If migration is successful, use put_page instead of putback_lru_page and
use putback_lru_page only on failure. That makes code more readable
and doesn't add overhead in put_page.

Comment from Vlastimil
"Yeah, and compaction (perhaps also other migration users) has to drain
the lru pvec... Getting rid of this stuff is worth even by itself."

Cc: Mel Gorman <mgorman@xxxxxxx>
Cc: Hugh Dickins <hughd@xxxxxxxxxx>
Cc: Naoya Horiguchi <n-horiguchi@xxxxxxxxxxxxx>
Acked-by: Vlastimil Babka <vbabka@xxxxxxx>
Signed-off-by: Minchan Kim <minchan@xxxxxxxxxx>

[...]

@@ -974,28 +986,28 @@ static ICE_noinline int unmap_and_move(new_page_t get_new_page,
list_del(&page->lru);
dec_zone_page_state(page, NR_ISOLATED_ANON +
page_is_file_cache(page));
- /* Soft-offlined page shouldn't go through lru cache list */
+ }
+
+ /*
+ * If migration is successful, drop the reference grabbed during
+ * isolation. Otherwise, restore the page to LRU list unless we
+ * want to retry.
+ */
+ if (rc == MIGRATEPAGE_SUCCESS) {
+ put_page(page);
if (reason == MR_MEMORY_FAILURE) {
- put_page(page);
if (!test_set_page_hwpoison(page))
num_poisoned_pages_inc();
- } else
+ }

Hmm, I didn't notice it previously, or it's due to rebasing, but it seems that you restricted the memory failure handling (i.e. setting hwpoison) to MIGRATE_SUCCESS, while previously it was done for all non-EAGAIN results.
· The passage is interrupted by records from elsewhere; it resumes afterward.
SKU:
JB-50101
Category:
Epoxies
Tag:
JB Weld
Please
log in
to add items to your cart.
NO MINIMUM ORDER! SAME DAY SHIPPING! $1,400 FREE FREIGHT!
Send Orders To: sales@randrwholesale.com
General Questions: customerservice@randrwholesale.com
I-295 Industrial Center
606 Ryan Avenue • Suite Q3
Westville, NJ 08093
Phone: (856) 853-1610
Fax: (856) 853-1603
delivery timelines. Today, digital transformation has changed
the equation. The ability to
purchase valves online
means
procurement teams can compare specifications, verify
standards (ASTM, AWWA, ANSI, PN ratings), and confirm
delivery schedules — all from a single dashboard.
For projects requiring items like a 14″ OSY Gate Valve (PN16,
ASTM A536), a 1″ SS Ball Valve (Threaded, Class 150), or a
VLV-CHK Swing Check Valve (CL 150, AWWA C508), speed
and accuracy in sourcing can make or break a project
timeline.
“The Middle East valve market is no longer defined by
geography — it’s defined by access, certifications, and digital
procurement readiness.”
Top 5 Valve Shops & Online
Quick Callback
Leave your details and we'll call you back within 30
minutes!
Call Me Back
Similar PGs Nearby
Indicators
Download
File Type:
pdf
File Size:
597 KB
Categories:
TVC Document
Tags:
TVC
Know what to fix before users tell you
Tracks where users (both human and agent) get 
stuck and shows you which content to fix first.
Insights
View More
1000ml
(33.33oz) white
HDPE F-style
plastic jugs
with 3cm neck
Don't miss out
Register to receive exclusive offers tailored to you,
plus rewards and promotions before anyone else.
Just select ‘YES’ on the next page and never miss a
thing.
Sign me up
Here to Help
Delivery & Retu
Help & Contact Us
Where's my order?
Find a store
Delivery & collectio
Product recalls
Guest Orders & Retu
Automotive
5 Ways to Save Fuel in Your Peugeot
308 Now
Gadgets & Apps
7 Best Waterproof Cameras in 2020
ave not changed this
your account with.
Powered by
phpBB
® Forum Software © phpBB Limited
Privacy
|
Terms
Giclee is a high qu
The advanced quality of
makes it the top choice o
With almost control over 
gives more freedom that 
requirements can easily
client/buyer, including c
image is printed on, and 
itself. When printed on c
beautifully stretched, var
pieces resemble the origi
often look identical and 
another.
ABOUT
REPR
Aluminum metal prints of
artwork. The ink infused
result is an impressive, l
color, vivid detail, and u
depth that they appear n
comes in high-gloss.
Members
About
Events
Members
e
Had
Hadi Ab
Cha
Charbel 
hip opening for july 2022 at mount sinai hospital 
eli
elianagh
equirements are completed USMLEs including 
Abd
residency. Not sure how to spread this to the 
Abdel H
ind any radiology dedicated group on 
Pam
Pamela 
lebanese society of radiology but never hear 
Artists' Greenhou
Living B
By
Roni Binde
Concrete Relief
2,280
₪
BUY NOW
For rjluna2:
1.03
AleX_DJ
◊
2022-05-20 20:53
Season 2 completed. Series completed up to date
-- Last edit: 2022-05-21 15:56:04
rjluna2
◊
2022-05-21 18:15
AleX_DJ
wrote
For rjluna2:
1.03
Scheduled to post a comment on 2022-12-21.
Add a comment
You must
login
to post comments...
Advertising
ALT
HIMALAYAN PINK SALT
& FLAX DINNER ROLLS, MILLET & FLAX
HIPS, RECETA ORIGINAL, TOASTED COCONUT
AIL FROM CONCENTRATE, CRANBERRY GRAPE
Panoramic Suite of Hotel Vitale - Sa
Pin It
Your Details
I think that goes against the intention of hwpoison, which is IIRC to catch and kill the poor process that still uses the page?

Also (but not your fault) the put_page() preceding test_set_page_hwpoison(page)) IMHO deserves a comment saying which pin we are releasing and which one we still have (hopefully? if I read description of da1b13ccfbebe right) otherwise it looks like doing something with a page that we just potentially freed.

+ } else {
+ if (rc != -EAGAIN)
putback_lru_page(page);
+ if (put_new_page)
+ put_new_page(newpage, private);
+ else
+ put_page(newpage);
}

- /*
- * If migration was not successful and there's a freeing callback, use
- * it. Otherwise, putback_lru_page() will drop the reference grabbed
- * during isolation.
- */
- if (put_new_page)
- put_new_page(newpage, private);
- else if (unlikely(__is_movable_balloon_page(newpage))) {
- /* drop our reference, page already in the balloon */
- put_page(newpage);
- } else
- putback_lru_page(newpage);
-
if (result) {
if (rc)
*result = rc;